# Custom snow painting



## djleye (Nov 14, 2002)

Anyone have a custon snow or blue goose stencil that they have used to paint windsock decoys. Let me know if you do have one for rent, sale, or loan!!! :wink:


----------



## Squeeker (Apr 1, 2004)

Check with Brobones. He machines them.


----------



## gandergrinder (Mar 10, 2002)

Dan,
I have the snow goose stencil covered for you but its going to cost you. Talk to Tyler about a blue stencil he was thinking about buying one and I bet if you put in some coin on the deal he would probably paint yours for you just so he could sniff more paint.


----------



## brobones (Mar 10, 2004)

PM me if you guys are interested in purchasing a stencil..Thanks


----------



## djleye (Nov 14, 2002)

What do ya say Tyler, lets get one!!!!!! I want to sniff some paint, thats about the only fun I get anymore!!!!


----------



## Decoyer (Mar 2, 2002)

Well I got board at the warming house last night, so I decided to sketch out a stencil for a blue, I think it turned out pretty good. A lot cheaper than buying one too.

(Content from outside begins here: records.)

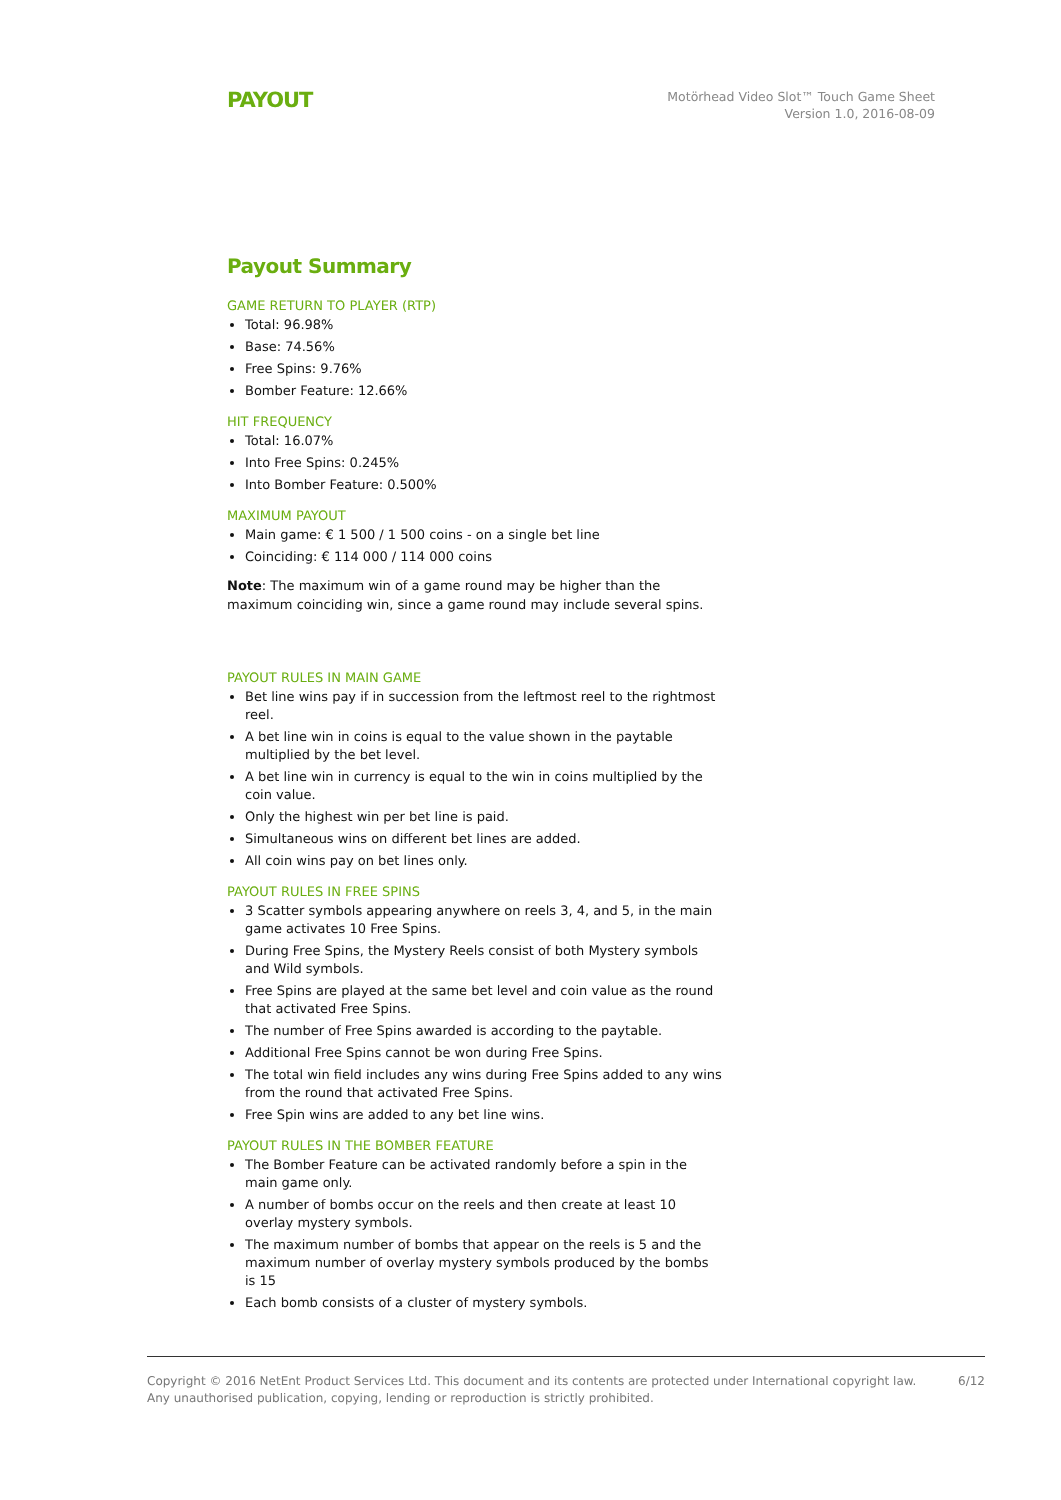PAYOUT
Motörhead Video Slot™ Touch Game Sheet
Version 1.0, 2016-08-09
Payout Summary
GAME RETURN TO PLAYER (RTP)
Total: 96.98%
Base: 74.56%
Free Spins: 9.76%
Bomber Feature: 12.66%
HIT FREQUENCY
Total: 16.07%
Into Free Spins: 0.245%
Into Bomber Feature: 0.500%
MAXIMUM PAYOUT
Main game: € 1 500 / 1 500 coins - on a single bet line
Coinciding: € 114 000 / 114 000 coins
Note: The maximum win of a game round may be higher than the maximum coinciding win, since a game round may include several spins.
PAYOUT RULES IN MAIN GAME
Bet line wins pay if in succession from the leftmost reel to the rightmost reel.
A bet line win in coins is equal to the value shown in the paytable multiplied by the bet level.
A bet line win in currency is equal to the win in coins multiplied by the coin value.
Only the highest win per bet line is paid.
Simultaneous wins on different bet lines are added.
All coin wins pay on bet lines only.
PAYOUT RULES IN FREE SPINS
3 Scatter symbols appearing anywhere on reels 3, 4, and 5, in the main game activates 10 Free Spins.
During Free Spins, the Mystery Reels consist of both Mystery symbols and Wild symbols.
Free Spins are played at the same bet level and coin value as the round that activated Free Spins.
The number of Free Spins awarded is according to the paytable.
Additional Free Spins cannot be won during Free Spins.
The total win field includes any wins during Free Spins added to any wins from the round that activated Free Spins.
Free Spin wins are added to any bet line wins.
PAYOUT RULES IN THE BOMBER FEATURE
The Bomber Feature can be activated randomly before a spin in the main game only.
A number of bombs occur on the reels and then create at least 10 overlay mystery symbols.
The maximum number of bombs that appear on the reels is 5 and the maximum number of overlay mystery symbols produced by the bombs is 15
Each bomb consists of a cluster of mystery symbols.
Copyright © 2016 NetEnt Product Services Ltd. This document and its contents are protected under International copyright law.
Any unauthorised publication, copying, lending or reproduction is strictly prohibited.
6/12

Dan are you and my dad getting some windsocks? If you are you are willcome to come and sniff paint and drink beer.


----------



## GooseBuster3 (Mar 1, 2002)

If i can get a roto zip I could cut out the stencil I have drawn out.


----------



## djleye (Nov 14, 2002)

I've got 100 coming next week, I will get your Dad to order another 100. He wants rags but we wil shame him into getting these!!!! :wink:


----------



## Decoyer (Mar 2, 2002)

we can get one, but I don't think a roto zip will work too good, they are made for sheetrock. I think a piece of cardboard and an excato knife would work better.


----------



## GooseBuster3 (Mar 1, 2002)

Not if you but it out of particle board. Trust me it will work.


----------



## gandergrinder (Mar 10, 2002)

Rags???? the next thing he will want to buy is Herters fullbodies......wait a second. He is old school he can't help it. Some day I'm going to convince him that geese at 30 yards are only one pass away from feet down and you don't HAVE to shoot when they are in range the first time.

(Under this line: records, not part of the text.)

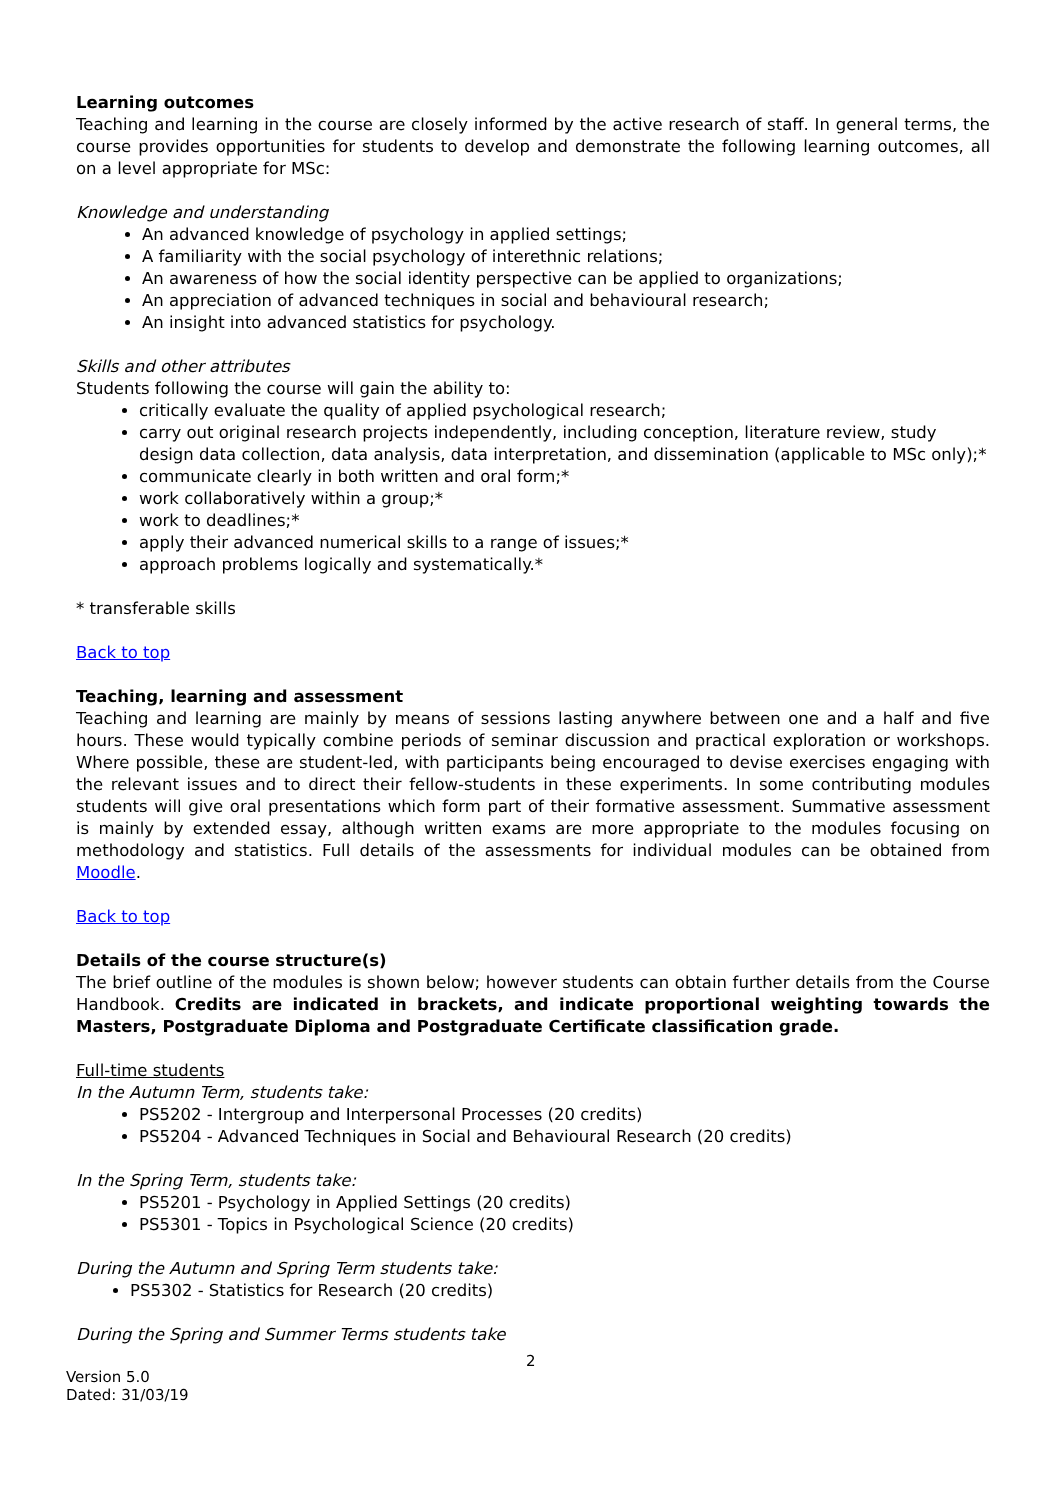Learning outcomes
Teaching and learning in the course are closely informed by the active research of staff. In general terms, the course provides opportunities for students to develop and demonstrate the following learning outcomes, all on a level appropriate for MSc:
Knowledge and understanding
An advanced knowledge of psychology in applied settings;
A familiarity with the social psychology of interethnic relations;
An awareness of how the social identity perspective can be applied to organizations;
An appreciation of advanced techniques in social and behavioural research;
An insight into advanced statistics for psychology.
Skills and other attributes
Students following the course will gain the ability to:
critically evaluate the quality of applied psychological research;
carry out original research projects independently, including conception, literature review, study design data collection, data analysis, data interpretation, and dissemination (applicable to MSc only);*
communicate clearly in both written and oral form;*
work collaboratively within a group;*
work to deadlines;*
apply their advanced numerical skills to a range of issues;*
approach problems logically and systematically.*
* transferable skills
Back to top
Teaching, learning and assessment
Teaching and learning are mainly by means of sessions lasting anywhere between one and a half and five hours. These would typically combine periods of seminar discussion and practical exploration or workshops. Where possible, these are student-led, with participants being encouraged to devise exercises engaging with the relevant issues and to direct their fellow-students in these experiments. In some contributing modules students will give oral presentations which form part of their formative assessment. Summative assessment is mainly by extended essay, although written exams are more appropriate to the modules focusing on methodology and statistics. Full details of the assessments for individual modules can be obtained from Moodle.
Back to top
Details of the course structure(s)
The brief outline of the modules is shown below; however students can obtain further details from the Course Handbook. Credits are indicated in brackets, and indicate proportional weighting towards the Masters, Postgraduate Diploma and Postgraduate Certificate classification grade.
Full-time students
In the Autumn Term, students take:
PS5202 - Intergroup and Interpersonal Processes (20 credits)
PS5204 - Advanced Techniques in Social and Behavioural Research (20 credits)
In the Spring Term, students take:
PS5201 - Psychology in Applied Settings (20 credits)
PS5301 - Topics in Psychological Science (20 credits)
During the Autumn and Spring Term students take:
PS5302 - Statistics for Research (20 credits)
During the Spring and Summer Terms students take
2
Version 5.0
Dated: 31/03/19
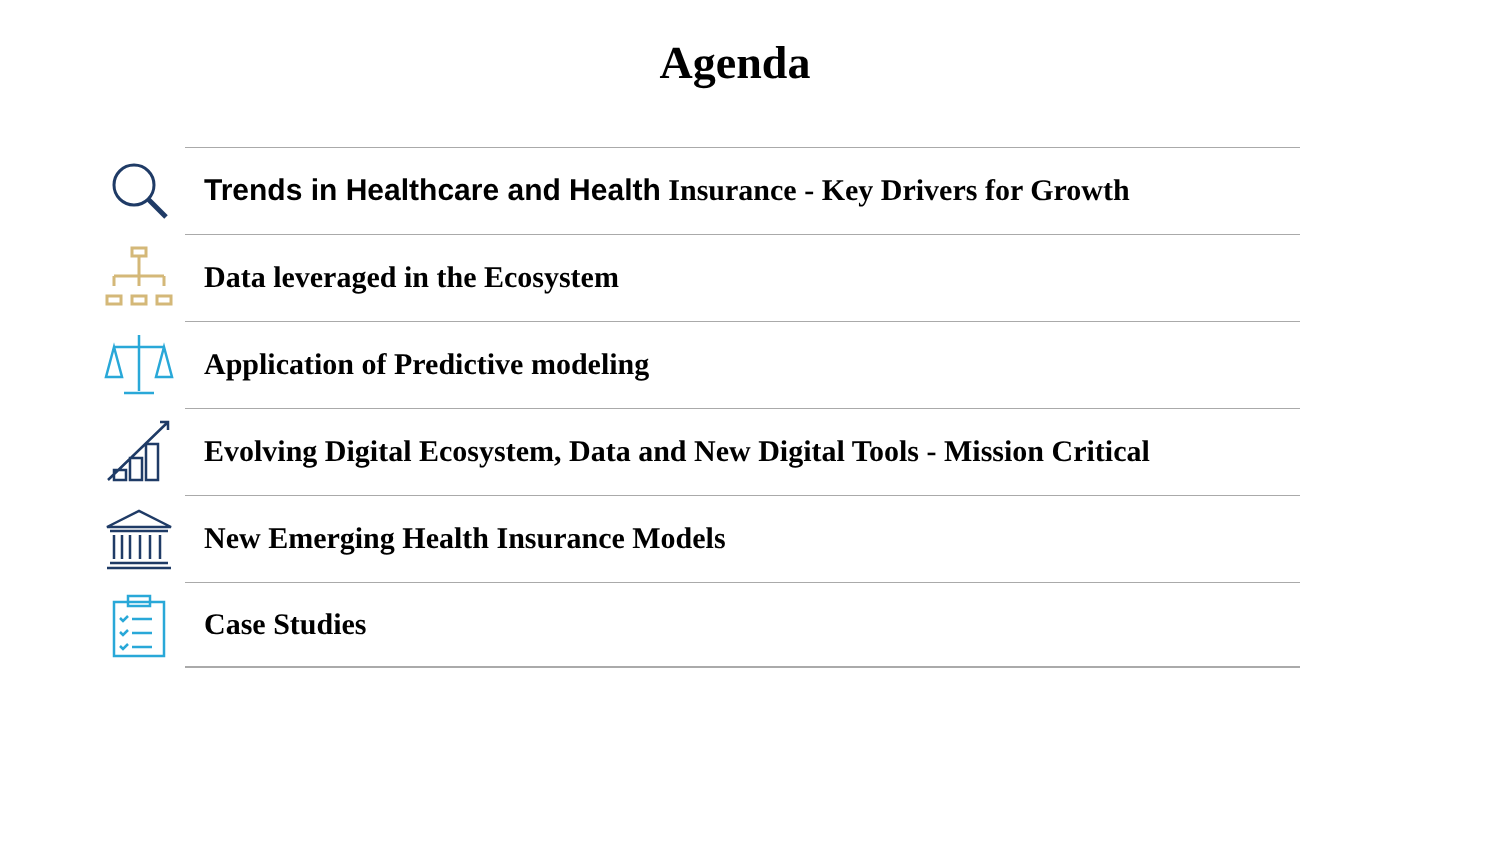Agenda
Trends in Healthcare and Health Insurance - Key Drivers for Growth
Data leveraged in the Ecosystem
Application of Predictive modeling
Evolving Digital Ecosystem, Data and New Digital Tools - Mission Critical
New Emerging Health Insurance Models
Case Studies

No one has more fun then he does though. You have to admire the guy.


----------



## backwater (Jan 29, 2003)

If anyone wants to rent a stencil I have one, its a sheetmetal one to, so you get the crisp detail. Just pm me.


----------



## djleye (Nov 14, 2002)

I never thought I would find an old fart like me that has the waterfowl bug as bad as I do!!!! Monte does!!! He just doesn't understand how bad smalls wants those herters full bodies!!!! Zach, Get in there and sell those damn things to Kieth before your dad gets back from Florida, either that or we paint them into snows before he gets back!!!! :lol:


----------



## Field Hunter (Mar 4, 2002)

DON'T Touch My Herters!!!! BY the way........Fishing was good in the ocean yesterday.....several Bonitas, a couple nice Kings and a #55 Amberjack for me. Can't hardly wait to leave this 75-80 degree weather and return home next week. If you like my rags wait until I haul down the tag board decoys for next fall...you guys are going to love them...then there's the 80 mahogany underlayment siloette decoys that Decoyer and I made about 6 years ago.


----------



## GooseBuster3 (Mar 1, 2002)

Those Sillous have had alot of blood shed over them.!!
They should be called the FH killers! :lol:


----------



## smalls (Sep 9, 2003)

How bout this Monte...I will trade you two (2) 30packs of Schmidt's for your Herters...

Seriously, ANIMAL CANS!


----------



## djleye (Nov 14, 2002)

Damn smalls, you went withthe big guns right away...You could have gotten them for 1 30 pack and a bottle of Mogen David!!!!


----------